(Extracted records)
═══

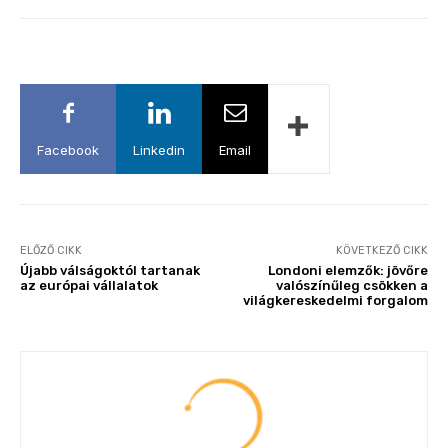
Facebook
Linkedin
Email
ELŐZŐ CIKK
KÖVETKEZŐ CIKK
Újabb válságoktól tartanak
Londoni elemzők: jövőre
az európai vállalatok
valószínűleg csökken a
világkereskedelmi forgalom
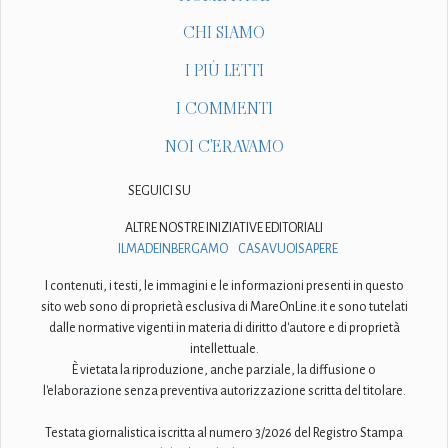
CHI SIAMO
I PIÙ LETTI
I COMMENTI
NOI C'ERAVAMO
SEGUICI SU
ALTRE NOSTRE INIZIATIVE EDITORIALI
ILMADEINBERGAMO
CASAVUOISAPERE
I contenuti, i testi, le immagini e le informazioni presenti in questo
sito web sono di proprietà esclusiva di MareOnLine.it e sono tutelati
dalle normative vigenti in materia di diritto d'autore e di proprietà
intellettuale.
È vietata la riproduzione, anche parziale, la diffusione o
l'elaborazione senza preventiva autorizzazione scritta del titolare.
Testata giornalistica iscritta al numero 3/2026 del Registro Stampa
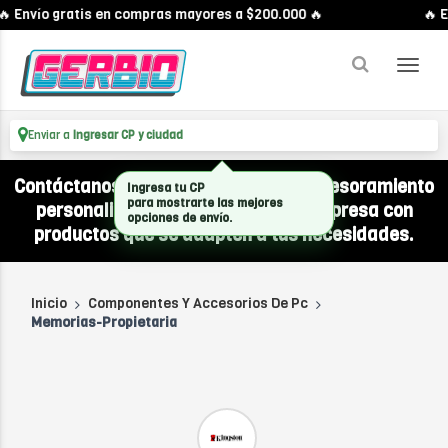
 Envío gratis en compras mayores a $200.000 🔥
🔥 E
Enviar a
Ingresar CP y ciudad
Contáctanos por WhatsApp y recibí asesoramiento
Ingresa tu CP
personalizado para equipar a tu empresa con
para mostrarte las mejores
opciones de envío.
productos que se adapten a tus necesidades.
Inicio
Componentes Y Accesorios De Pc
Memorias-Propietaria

═══

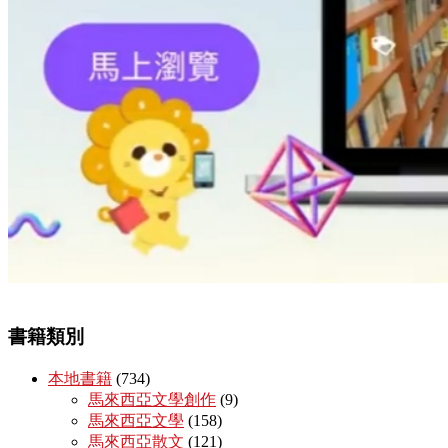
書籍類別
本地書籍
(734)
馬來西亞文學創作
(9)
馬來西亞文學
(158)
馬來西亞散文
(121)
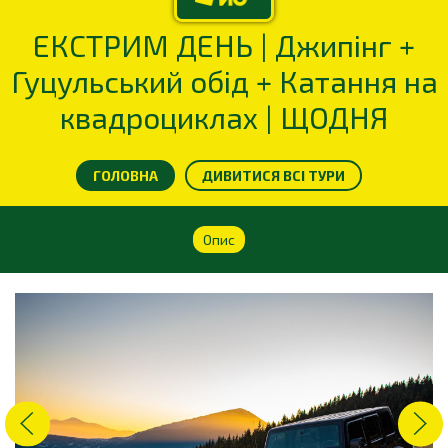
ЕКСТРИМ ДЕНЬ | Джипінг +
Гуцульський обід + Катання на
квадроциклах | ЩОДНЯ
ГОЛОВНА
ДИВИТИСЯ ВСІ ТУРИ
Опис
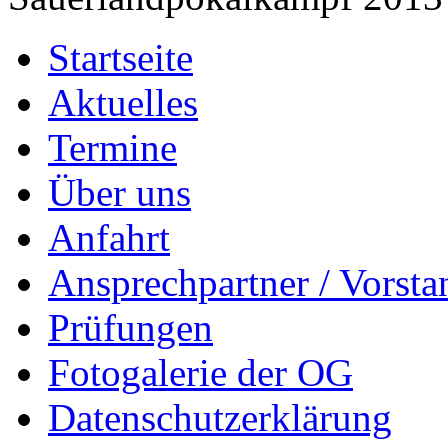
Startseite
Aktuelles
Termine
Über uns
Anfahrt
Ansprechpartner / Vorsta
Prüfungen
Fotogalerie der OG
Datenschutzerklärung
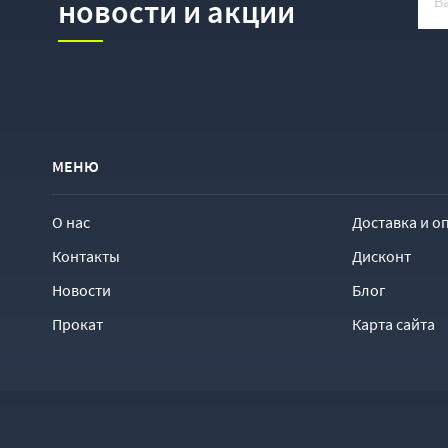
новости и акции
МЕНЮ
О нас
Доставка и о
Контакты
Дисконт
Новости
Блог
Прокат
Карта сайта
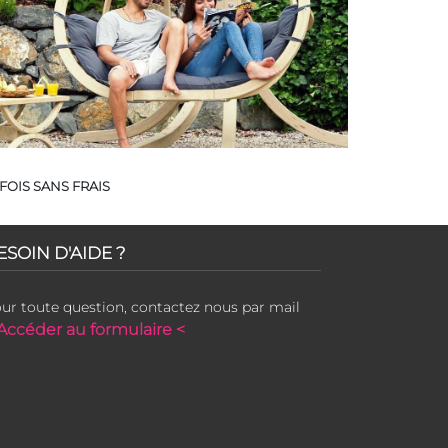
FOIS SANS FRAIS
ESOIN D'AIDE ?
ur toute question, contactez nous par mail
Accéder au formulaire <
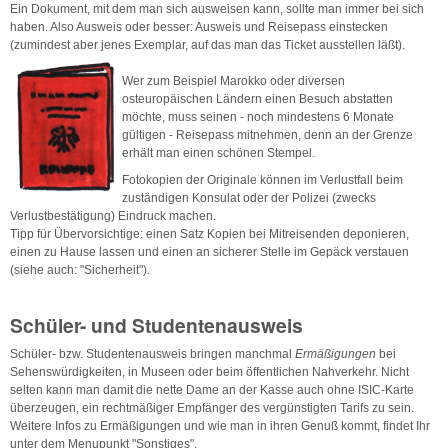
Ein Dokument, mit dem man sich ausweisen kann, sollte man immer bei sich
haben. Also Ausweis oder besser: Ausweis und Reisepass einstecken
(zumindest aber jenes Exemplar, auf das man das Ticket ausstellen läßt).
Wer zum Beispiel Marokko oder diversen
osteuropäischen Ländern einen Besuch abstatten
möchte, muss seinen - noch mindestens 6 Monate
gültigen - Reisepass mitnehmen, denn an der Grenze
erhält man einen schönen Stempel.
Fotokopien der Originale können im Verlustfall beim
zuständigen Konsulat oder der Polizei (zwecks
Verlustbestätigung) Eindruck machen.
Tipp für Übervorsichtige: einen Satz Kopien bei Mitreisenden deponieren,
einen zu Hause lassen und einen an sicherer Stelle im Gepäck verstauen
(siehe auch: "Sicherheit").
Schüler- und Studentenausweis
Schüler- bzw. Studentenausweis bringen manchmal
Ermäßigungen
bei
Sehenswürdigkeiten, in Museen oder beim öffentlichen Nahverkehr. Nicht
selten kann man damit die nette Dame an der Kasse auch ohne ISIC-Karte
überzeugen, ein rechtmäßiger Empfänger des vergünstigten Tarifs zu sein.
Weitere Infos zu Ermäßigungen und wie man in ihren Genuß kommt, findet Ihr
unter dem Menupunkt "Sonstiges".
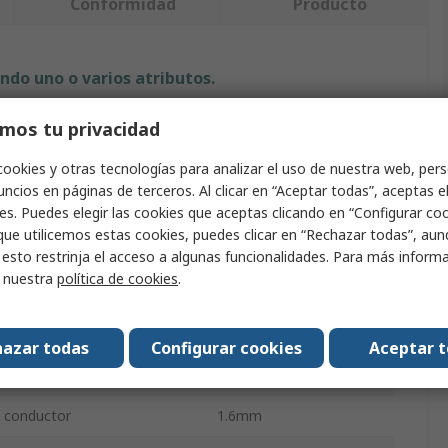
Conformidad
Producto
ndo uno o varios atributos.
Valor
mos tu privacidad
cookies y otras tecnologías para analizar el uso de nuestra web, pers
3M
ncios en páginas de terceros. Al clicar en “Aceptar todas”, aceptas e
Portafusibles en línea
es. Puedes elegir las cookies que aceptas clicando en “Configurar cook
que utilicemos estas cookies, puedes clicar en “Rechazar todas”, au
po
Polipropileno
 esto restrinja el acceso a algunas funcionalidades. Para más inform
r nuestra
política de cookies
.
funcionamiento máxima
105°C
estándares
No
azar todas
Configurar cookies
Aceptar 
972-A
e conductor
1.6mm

═══

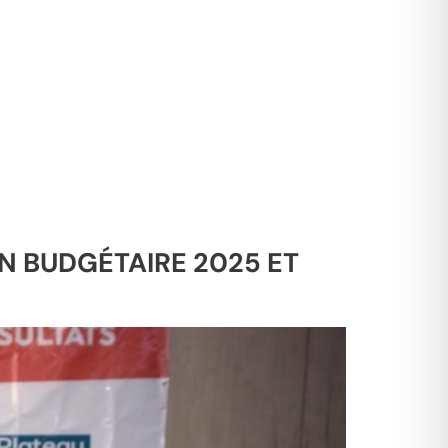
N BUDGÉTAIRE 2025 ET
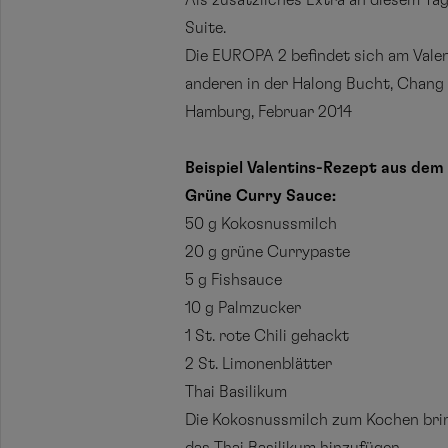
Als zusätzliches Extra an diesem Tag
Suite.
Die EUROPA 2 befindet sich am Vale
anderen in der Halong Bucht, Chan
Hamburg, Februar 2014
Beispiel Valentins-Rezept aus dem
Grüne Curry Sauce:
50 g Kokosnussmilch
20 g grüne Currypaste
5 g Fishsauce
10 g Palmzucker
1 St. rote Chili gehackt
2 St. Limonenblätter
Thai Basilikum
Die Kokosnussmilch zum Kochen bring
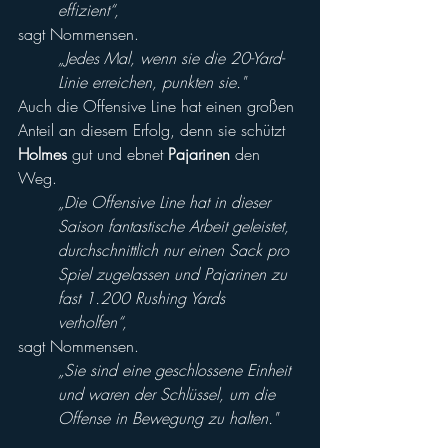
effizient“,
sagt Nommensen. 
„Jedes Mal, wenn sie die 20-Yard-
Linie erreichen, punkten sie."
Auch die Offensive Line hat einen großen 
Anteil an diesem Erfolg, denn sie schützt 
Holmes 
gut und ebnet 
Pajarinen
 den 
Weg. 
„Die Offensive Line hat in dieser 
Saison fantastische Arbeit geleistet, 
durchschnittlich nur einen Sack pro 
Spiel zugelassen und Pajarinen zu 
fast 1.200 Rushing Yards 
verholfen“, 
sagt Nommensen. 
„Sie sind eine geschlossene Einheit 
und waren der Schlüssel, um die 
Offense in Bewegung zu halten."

═══

Repeat the lines of the data between the line holding "Envío gratis en compras mayores a $200.000 🔥" and the line holding "Memorias-Propietaria", inclusive.

 Envío gratis en compras mayores a $200.000 🔥
🔥 E
Enviar a
Ingresar CP y ciudad
Contáctanos por WhatsApp y recibí asesoramiento
Ingresa tu CP
personalizado para equipar a tu empresa con
para mostrarte las mejores
opciones de envío.
productos que se adapten a tus necesidades.
Inicio
Componentes Y Accesorios De Pc
Memorias-Propietaria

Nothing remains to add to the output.